# [Text]
########

Consider a $2\times 2$ matrix $A$ such that $A_{11}=A_{22}=10$ and $A_{12}=A_{21}=5$. $A_{ij}$ is the number of students getting subject $i$ and code $j$.

We want to select $3$ students according to the following algorithm:

First randomly select a student having subject $1$ and then randomly select a student having subject $2$.

If these two students have the same code, then select a third student randomly who has a different code. Else, select a third student randomly from the remaining students.

What is the probability that under this algorithm, a particular student Alex, who has subject $1$ and code $1$ is selected in our sample?

This is simple, just some computations, where I believe I am messing up. I will show the working, and kindly mention where I am messing up. The answer is supposed to come $0.1$.

########

# [Stored data]
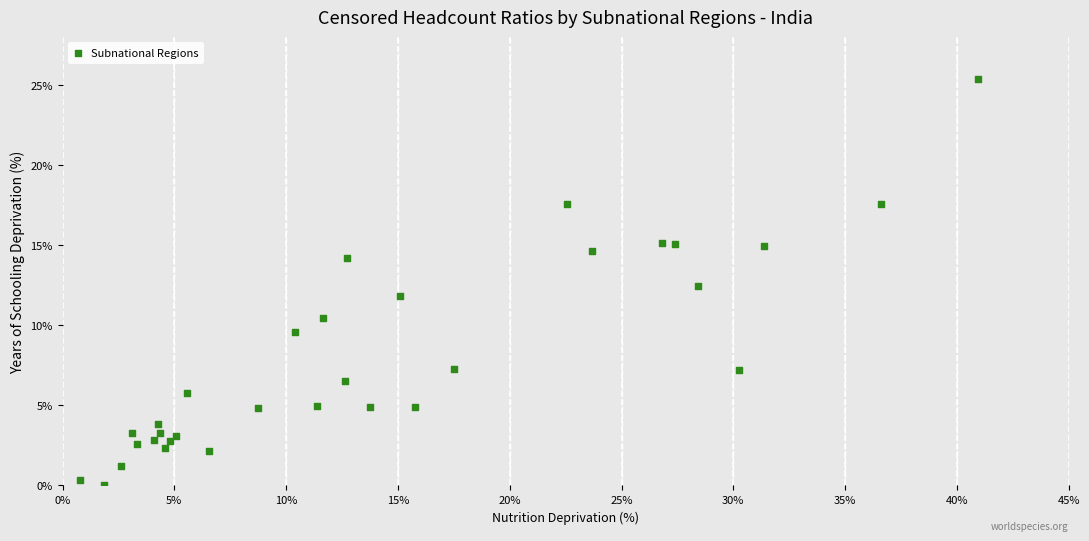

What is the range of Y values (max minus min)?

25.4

########

# [What the task asks]
Write what comes next in the post about the probability of Alex being selected, starting right after its last sentence. The data that comes after the post about selecting students is separate material.

# [Task response]
So the desired probability is sum of two probabilities: probability that Alex is selected in first time + probability that Alex is selected in third time.

Prob that Alex is selected in first time is $1/15$, since we are selecting one out of $15$ individuals in the first round, i.e. one out of those having subject $1$.

Now to find the prob that Alex is selected in 3rd round, we condition on the event that the earlier two students had the same code (Code 2, as otherwise Alex won't be selected) or different code.

It is to find this prob that I am messing up. I am losing sight of the probability of conditioning event and conditioned event. Any help is appreciated.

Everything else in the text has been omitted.